Data excerpts Start Marker

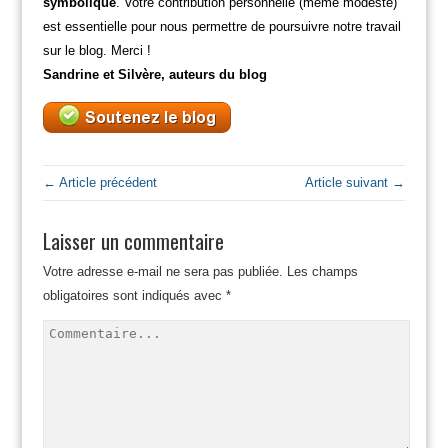
symbolique
. Votre contribution personnelle (même modeste)
est essentielle pour nous permettre de poursuivre notre travail
sur le blog. Merci !
Sandrine et Silvère, auteurs du blog
← Article précédent
Article suivant →
Laisser un commentaire
Votre adresse e-mail ne sera pas publiée.
Les champs
obligatoires sont indiqués avec
*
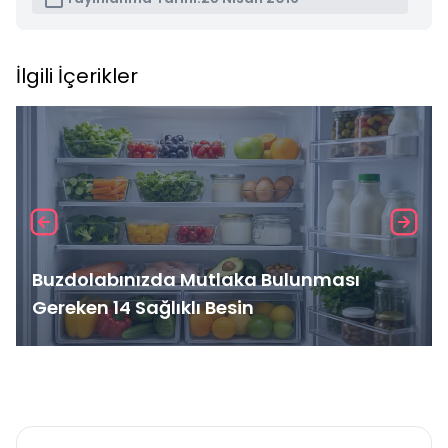
İlgili İçerikler
Buzdolabınızda Mutlaka Bulunması
Gereken 14 Sağlıklı Besin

Data excerpts End Marker

## What you will do
What do the lines above say from the line containing "Laisser un commentaire" through the last line? Quote them exactly, both ends included, and leave out the pictures.

## Response to the exercise
Laisser un commentaire
Votre adresse e-mail ne sera pas publiée.
Les champs
obligatoires sont indiqués avec
*
İlgili İçerikler
Buzdolabınızda Mutlaka Bulunması
Gereken 14 Sağlıklı Besin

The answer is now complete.